Look below for the line that contains "pinky mcp: (876, 895)", then copy it and each following line exactly, through and including the line that contains "pinky tip: (1178, 802)".

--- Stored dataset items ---
*** Begin section ***

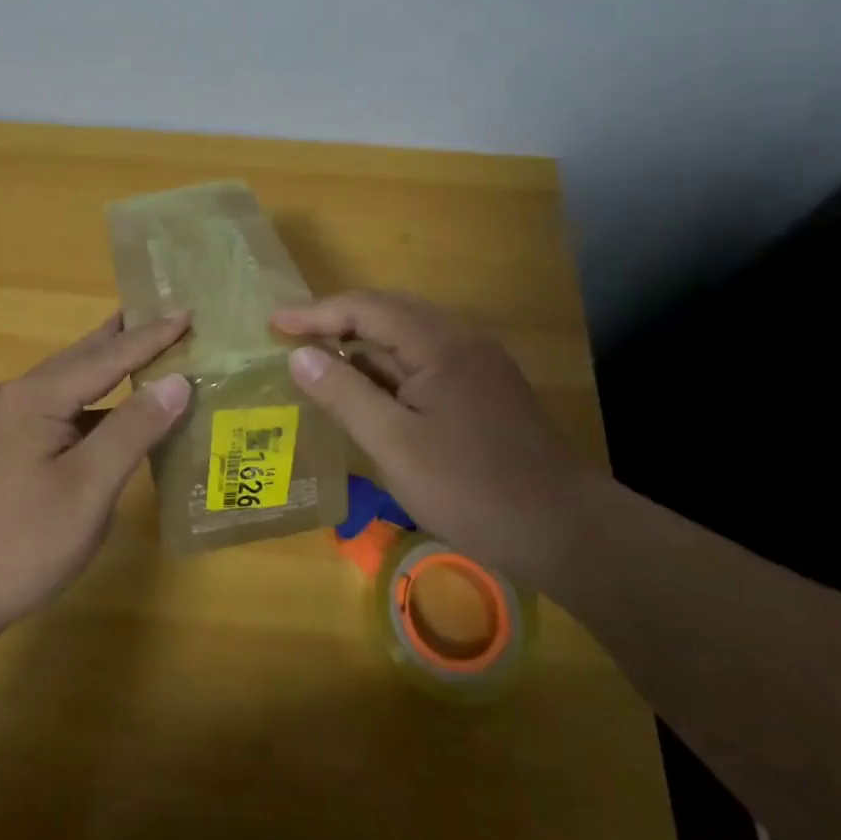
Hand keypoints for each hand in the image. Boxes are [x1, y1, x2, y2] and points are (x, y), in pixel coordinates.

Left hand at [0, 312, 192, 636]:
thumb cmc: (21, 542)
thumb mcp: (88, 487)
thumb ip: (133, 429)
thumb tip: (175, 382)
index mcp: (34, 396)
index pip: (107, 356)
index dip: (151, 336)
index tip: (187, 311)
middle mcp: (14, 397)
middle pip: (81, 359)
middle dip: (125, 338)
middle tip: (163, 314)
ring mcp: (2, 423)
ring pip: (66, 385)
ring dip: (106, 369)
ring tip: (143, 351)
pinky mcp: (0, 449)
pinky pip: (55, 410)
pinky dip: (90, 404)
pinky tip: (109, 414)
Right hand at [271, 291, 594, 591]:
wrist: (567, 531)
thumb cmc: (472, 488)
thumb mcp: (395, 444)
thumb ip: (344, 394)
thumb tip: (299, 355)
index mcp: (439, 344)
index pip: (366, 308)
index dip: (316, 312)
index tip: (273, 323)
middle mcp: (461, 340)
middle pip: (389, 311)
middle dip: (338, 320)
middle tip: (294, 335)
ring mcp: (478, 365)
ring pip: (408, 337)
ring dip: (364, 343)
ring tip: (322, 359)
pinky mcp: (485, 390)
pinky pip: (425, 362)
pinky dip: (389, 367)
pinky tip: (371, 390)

*** End section ***
*** Begin section ***

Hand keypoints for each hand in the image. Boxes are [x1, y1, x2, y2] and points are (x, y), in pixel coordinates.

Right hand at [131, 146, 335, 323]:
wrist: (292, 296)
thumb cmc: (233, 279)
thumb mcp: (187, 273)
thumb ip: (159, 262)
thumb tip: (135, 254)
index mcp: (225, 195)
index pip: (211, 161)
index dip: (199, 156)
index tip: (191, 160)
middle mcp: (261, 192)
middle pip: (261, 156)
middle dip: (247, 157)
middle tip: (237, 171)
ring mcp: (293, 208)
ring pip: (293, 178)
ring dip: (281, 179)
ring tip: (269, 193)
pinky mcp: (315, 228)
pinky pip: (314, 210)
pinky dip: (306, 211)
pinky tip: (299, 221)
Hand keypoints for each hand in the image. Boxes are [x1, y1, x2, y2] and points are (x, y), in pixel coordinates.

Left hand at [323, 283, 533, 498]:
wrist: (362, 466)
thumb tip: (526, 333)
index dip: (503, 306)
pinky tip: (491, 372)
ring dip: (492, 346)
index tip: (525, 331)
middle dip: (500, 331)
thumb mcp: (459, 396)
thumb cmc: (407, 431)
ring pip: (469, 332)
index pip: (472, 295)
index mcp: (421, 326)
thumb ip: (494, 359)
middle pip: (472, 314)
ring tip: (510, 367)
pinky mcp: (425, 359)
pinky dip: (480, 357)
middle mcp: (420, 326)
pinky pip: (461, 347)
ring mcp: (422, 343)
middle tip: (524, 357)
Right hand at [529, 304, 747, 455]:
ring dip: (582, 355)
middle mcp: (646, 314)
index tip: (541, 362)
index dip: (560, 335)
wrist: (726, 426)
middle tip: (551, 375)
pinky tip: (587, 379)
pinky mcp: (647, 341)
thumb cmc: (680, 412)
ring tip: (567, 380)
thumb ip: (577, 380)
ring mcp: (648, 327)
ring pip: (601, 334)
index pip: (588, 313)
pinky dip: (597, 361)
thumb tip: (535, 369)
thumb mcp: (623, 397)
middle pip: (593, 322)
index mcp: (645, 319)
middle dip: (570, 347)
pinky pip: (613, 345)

*** End section ***
*** Begin section ***

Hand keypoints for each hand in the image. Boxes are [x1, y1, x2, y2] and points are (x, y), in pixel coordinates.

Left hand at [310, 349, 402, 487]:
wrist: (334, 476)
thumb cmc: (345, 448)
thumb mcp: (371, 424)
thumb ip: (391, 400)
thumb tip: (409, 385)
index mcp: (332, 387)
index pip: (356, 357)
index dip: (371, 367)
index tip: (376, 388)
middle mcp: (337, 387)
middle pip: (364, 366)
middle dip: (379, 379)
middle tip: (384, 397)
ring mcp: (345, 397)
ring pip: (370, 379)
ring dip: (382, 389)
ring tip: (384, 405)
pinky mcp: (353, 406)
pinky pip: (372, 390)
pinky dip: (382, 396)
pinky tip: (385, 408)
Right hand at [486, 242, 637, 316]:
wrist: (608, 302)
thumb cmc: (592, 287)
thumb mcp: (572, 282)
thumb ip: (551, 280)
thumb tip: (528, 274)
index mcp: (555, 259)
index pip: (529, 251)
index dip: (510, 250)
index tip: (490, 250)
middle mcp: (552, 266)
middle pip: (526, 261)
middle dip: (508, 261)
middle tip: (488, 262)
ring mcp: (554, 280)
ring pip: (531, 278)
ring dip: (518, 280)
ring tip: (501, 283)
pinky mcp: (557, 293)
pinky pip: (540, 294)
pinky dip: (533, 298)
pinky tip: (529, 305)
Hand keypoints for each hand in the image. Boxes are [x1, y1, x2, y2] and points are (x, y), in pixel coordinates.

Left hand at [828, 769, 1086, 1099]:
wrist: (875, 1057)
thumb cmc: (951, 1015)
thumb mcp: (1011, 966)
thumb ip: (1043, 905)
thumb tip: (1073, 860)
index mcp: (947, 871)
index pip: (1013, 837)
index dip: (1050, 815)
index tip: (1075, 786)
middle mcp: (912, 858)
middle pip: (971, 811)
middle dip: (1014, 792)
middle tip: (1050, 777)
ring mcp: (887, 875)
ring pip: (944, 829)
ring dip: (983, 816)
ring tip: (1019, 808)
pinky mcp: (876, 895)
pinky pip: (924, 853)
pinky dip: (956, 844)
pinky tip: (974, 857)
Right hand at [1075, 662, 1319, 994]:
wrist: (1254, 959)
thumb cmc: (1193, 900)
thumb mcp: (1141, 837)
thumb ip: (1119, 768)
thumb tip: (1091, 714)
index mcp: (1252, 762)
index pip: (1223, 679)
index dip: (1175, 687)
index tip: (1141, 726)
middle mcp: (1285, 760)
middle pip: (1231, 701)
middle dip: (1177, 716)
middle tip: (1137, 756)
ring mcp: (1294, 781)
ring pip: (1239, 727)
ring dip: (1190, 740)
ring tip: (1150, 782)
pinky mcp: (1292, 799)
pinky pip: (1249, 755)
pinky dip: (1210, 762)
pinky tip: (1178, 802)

*** End section ***

--- YOUR SOLUTION ---
pinky mcp: (876, 895)
pinky pip: (924, 853)
pinky dip: (956, 844)
pinky tip: (974, 857)
Right hand at [1075, 662, 1319, 994]:
wrist: (1254, 959)
thumb cmc: (1193, 900)
thumb mcp: (1141, 837)
thumb ip: (1119, 768)
thumb tip: (1091, 714)
index mcp: (1252, 762)
index pip: (1223, 679)
index dip: (1175, 687)
index tip: (1141, 726)
middle mcp: (1285, 760)
middle pip: (1231, 701)
middle dip: (1177, 716)
middle tip: (1137, 756)
ring mcp: (1294, 781)
ring pip: (1239, 727)
ring dip: (1190, 740)
ring tip: (1150, 782)
pinky mcp: (1292, 799)
pinky pip: (1249, 755)
pinky dip: (1210, 762)
pinky tip: (1178, 802)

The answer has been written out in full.